>>>

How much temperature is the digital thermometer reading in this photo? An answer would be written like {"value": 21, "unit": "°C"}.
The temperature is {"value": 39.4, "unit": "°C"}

<<<
>>>

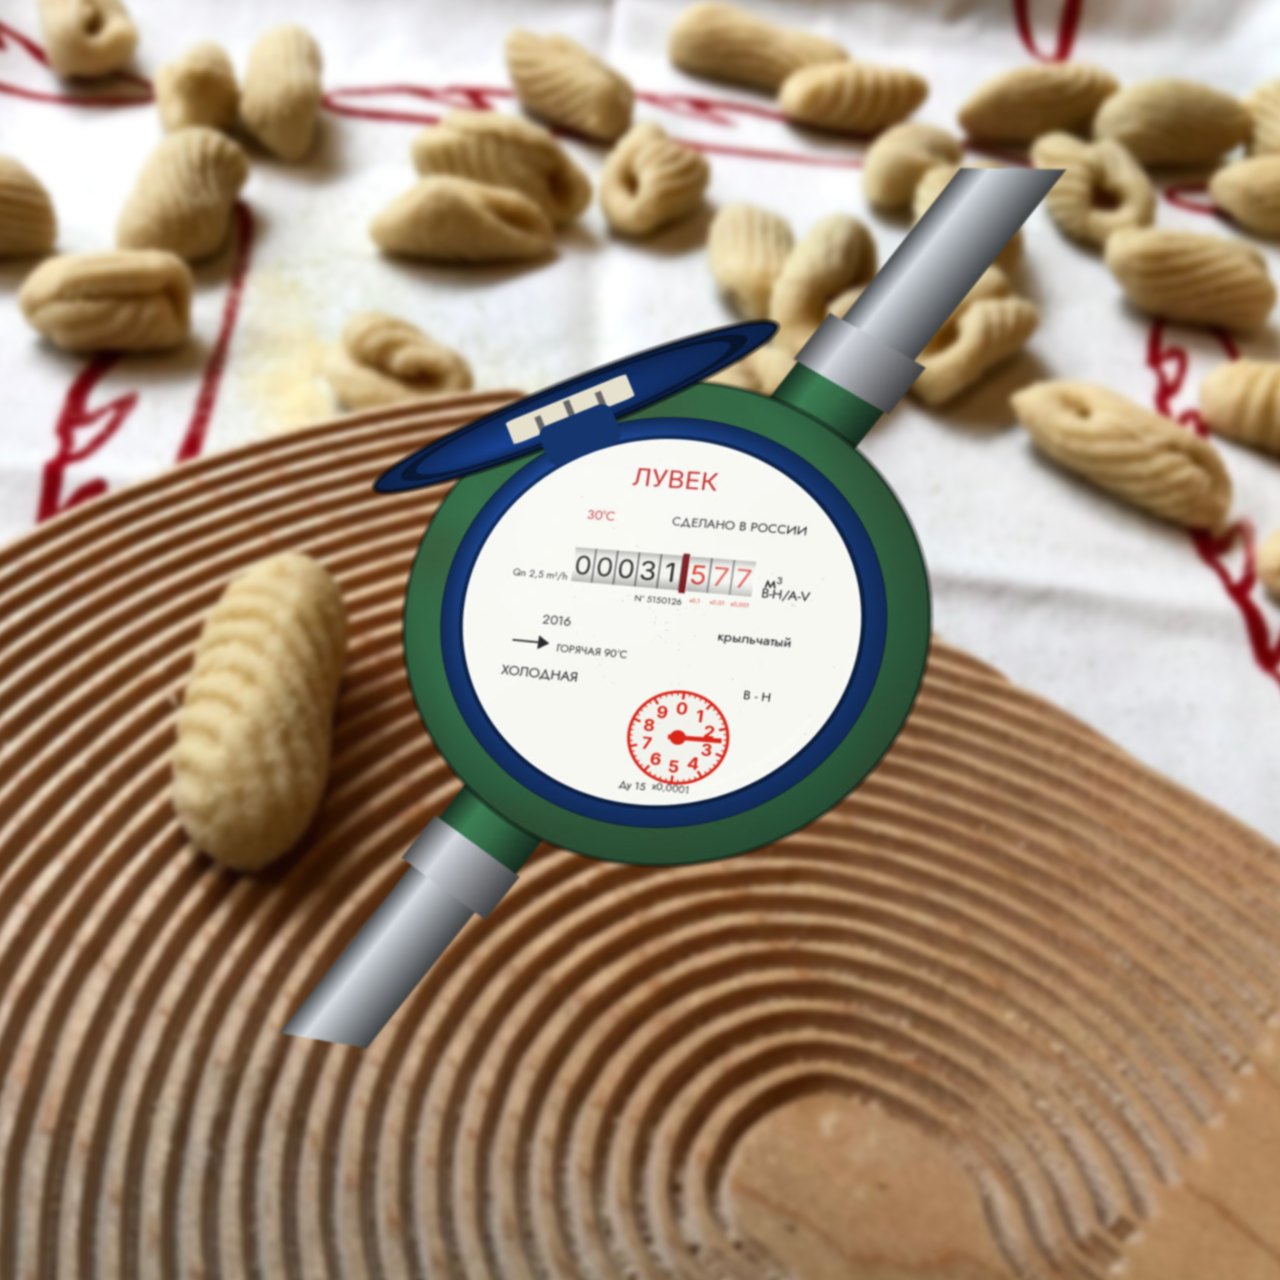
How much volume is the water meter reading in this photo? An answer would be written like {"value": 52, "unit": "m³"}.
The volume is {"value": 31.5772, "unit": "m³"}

<<<
>>>

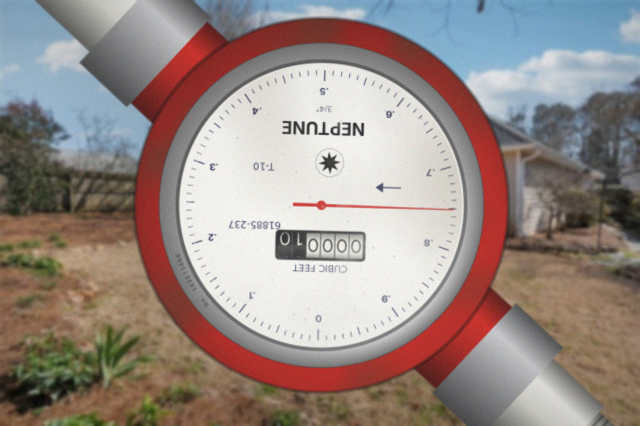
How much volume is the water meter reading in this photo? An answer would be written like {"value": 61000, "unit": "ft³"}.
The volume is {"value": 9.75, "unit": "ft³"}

<<<

= AUFGABE =
Schreibe die Zeilen von der Zeile mit „How much temperature“ bis einschließlich der Zeile mit „The temperature is“ als nummerierte Liste um. Lass dabei Leerzeilen weg.

= ERGEBNIS =
1. How much temperature is the digital thermometer reading in this photo? An answer would be written like {"value": 21, "unit": "°C"}.
2. The temperature is {"value": 39.4, "unit": "°C"}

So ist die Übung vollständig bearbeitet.